The concept of Artificial General Intelligence (AGI) has captivated the imagination of many in the tech world, with leading researchers and companies pushing the boundaries to develop AI that could potentially exceed human capabilities. OpenAIamong others, is at the forefront of this ambitious endeavor, seeking to create AI systems that could greatly enhance human creativity and productivity.

However, skepticism exists within the tech community regarding the realization of AGI. Arthur Mensch, CEO of Mistral AI, a leading AI provider in Europe, has expressed his reservations about the practicality and implications of achieving AGI. In a recent interview with the New York Times, Mensch articulated his concerns, stating, “The whole AGI rhetoric is about creating God.” He added, “I don’t believe in God. I am a strong atheist. So I don’t believe in AGI.”

Mensch’s unease stems from what he perceives as a “religious” fascination with AGI among his American counterparts, a pursuit he views with a critical eye. Despite the excitement around AGI, he does not see it becoming a reality or posing a threat anytime soon. Instead, Mensch points to the influence of U.S. companies in defining the global narrative and standards of artificial intelligence as a more immediate concern.

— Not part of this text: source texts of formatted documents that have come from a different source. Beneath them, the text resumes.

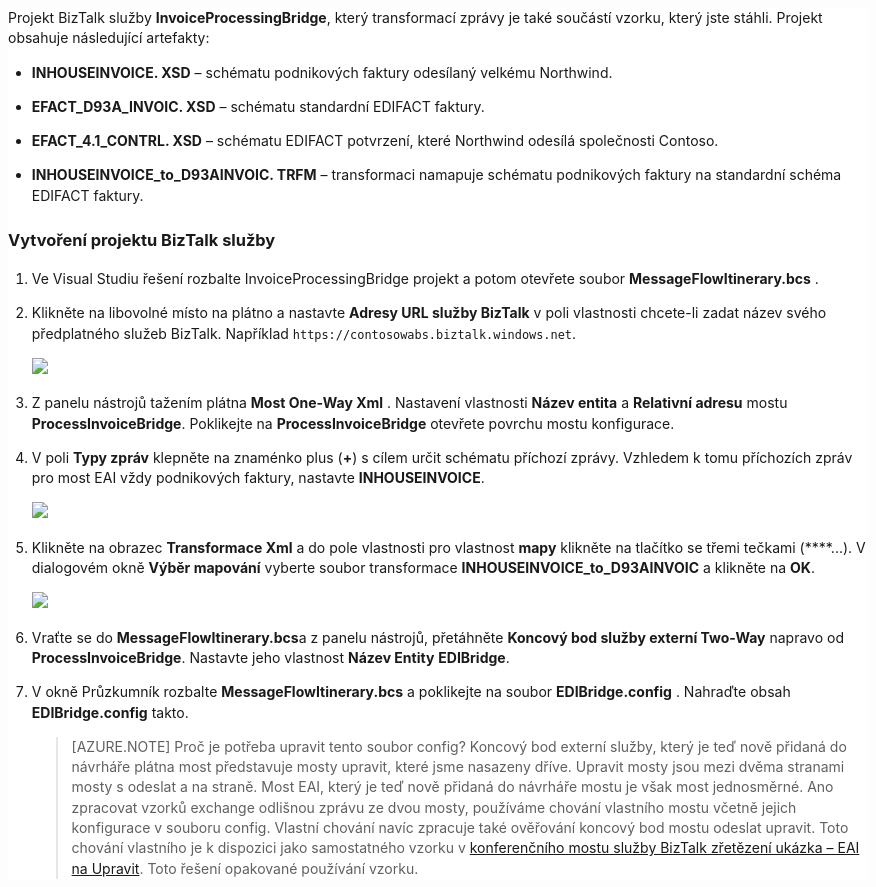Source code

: Projekt BizTalk služby **InvoiceProcessingBridge**, který transformací zprávy je také součástí vzorku, který jste stáhli. Projekt obsahuje následující artefakty:

*   **INHOUSEINVOICE. XSD** – schématu podnikových faktury odesílaný velkému Northwind.

*   **EFACT_D93A_INVOIC. XSD** – schématu standardní EDIFACT faktury.

*   **EFACT_4.1_CONTRL. XSD** – schématu EDIFACT potvrzení, které Northwind odesílá společnosti Contoso.

*   **INHOUSEINVOICE_to_D93AINVOIC. TRFM** – transformaci namapuje schématu podnikových faktury na standardní schéma EDIFACT faktury.  

### <a name="create-the-biztalk-services-project"></a>Vytvoření projektu BizTalk služby
1.  Ve Visual Studiu řešení rozbalte InvoiceProcessingBridge projekt a potom otevřete soubor **MessageFlowItinerary.bcs** .

2.  Klikněte na libovolné místo na plátno a nastavte **Adresy URL služby BizTalk** v poli vlastnosti chcete-li zadat název svého předplatného služeb BizTalk. Například `https://contosowabs.biztalk.windows.net`.

    ![][7]  
3.  Z panelu nástrojů tažením plátna **Most One-Way Xml** . Nastavení vlastnosti **Název entita** a **Relativní adresu** mostu **ProcessInvoiceBridge**. Poklikejte na **ProcessInvoiceBridge** otevřete povrchu mostu konfigurace.

4.  V poli **Typy zpráv** klepněte na znaménko plus (**+**) s cílem určit schématu příchozí zprávy. Vzhledem k tomu příchozích zpráv pro most EAI vždy podnikových faktury, nastavte **INHOUSEINVOICE**.

    ![][8]  
5.  Klikněte na obrazec **Transformace Xml** a do pole vlastnosti pro vlastnost **mapy** klikněte na tlačítko se třemi tečkami (****...). V dialogovém okně **Výběr mapování** vyberte soubor transformace **INHOUSEINVOICE_to_D93AINVOIC** a klikněte na **OK**.

    ![][9]  
6.  Vraťte se do **MessageFlowItinerary.bcs**a z panelu nástrojů, přetáhněte **Koncový bod služby externí Two-Way** napravo od **ProcessInvoiceBridge**. Nastavte jeho vlastnost **Název Entity** **EDIBridge**.

7.  V okně Průzkumník rozbalte **MessageFlowItinerary.bcs** a poklikejte na soubor **EDIBridge.config** . Nahraďte obsah **EDIBridge.config** takto.

    > [AZURE.NOTE] Proč je potřeba upravit tento soubor config? Koncový bod externí služby, který je teď nově přidaná do návrháře plátna most představuje mosty upravit, které jsme nasazeny dříve. Upravit mosty jsou mezi dvěma stranami mosty s odeslat a na straně. Most EAI, který je teď nově přidaná do návrháře mostu je však most jednosměrné. Ano zpracovat vzorků exchange odlišnou zprávu ze dvou mosty, používáme chování vlastního mostu včetně jejich konfigurace v souboru config. Vlastní chování navíc zpracuje také ověřování koncový bod mostu odeslat upravit. Toto chování vlastního je k dispozici jako samostatného vzorku v [konferenčního mostu služby BizTalk zřetězení ukázka – EAI na Upravit](http://code.msdn.microsoft.com/BizTalk-Bridge-chaining-2246b104). Toto řešení opakované používání vzorku.  
    

[1]: ./media/biztalk-process-edifact-invoice/process-edifact-invoices-with-auzure-bts-1.PNG  
[2]: ./media/biztalk-process-edifact-invoice/process-edifact-invoices-with-auzure-bts-2.PNG  
[3]: ./media/biztalk-process-edifact-invoice/process-edifact-invoices-with-auzure-bts-3.PNG
[4]: ./media/biztalk-process-edifact-invoice/process-edifact-invoices-with-auzure-bts-4.PNG  
[5]: ./media/biztalk-process-edifact-invoice/process-edifact-invoices-with-auzure-bts-5.PNG  
[6]: ./media/biztalk-process-edifact-invoice/process-edifact-invoices-with-auzure-bts-6.PNG  
[7]: ./media/biztalk-process-edifact-invoice/process-edifact-invoices-with-auzure-bts-7.PNG  
[8]: ./media/biztalk-process-edifact-invoice/process-edifact-invoices-with-auzure-bts-8.PNG
[9]: ./media/biztalk-process-edifact-invoice/process-edifact-invoices-with-auzure-bts-9.PNG  
[10]: ./media/biztalk-process-edifact-invoice/process-edifact-invoices-with-auzure-bts-10.PNG  
[11]: ./media/biztalk-process-edifact-invoice/process-edifact-invoices-with-auzure-bts-11.PNG  
[12]: ./media/biztalk-process-edifact-invoice/process-edifact-invoices-with-auzure-bts-12.PNG  
[13]: ./media/biztalk-process-edifact-invoice/process-edifact-invoices-with-auzure-bts-13.PNG
[14]: ./media/biztalk-process-edifact-invoice/process-edifact-invoices-with-auzure-bts-14.PNG  
[15]: ./media/biztalk-process-edifact-invoice/process-edifact-invoices-with-auzure-bts-15.PNG  
[16]: ./media/biztalk-process-edifact-invoice/process-edifact-invoices-with-auzure-bts-16.PNG  
[17]: ./media/biztalk-process-edifact-invoice/process-edifact-invoices-with-auzure-bts-17.PNG  
[18]: ./media/biztalk-process-edifact-invoice/process-edifact-invoices-with-auzure-bts-18.PNG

This influence, he argues, overshadows other nations’ contributions and perspectives, particularly in Europe. He believes that European AI companies need to increase their visibility and assertiveness to balance the scales of influence in the AI sector.

The potential of AI to transform workplaces is another area where Mensch sees significant impact. He predicts that AI will lead to both the elimination of some jobs and the creation of new ones that will require different skills and training. This transition, according to Mensch, could unfold within the next two years.

Supporting this transformation, France has recently made moves to relax regulations on open-source AI programs, a development that could accelerate innovation and growth in the AI sector. This policy shift is seen as a positive step towards making Mistral, and potentially other European companies, major players on the global stage. Former digital minister of France, Cédric O, commented on the potential benefits, saying, “If Mistral becomes a technology giant, it will have a positive impact on the whole of Europe.”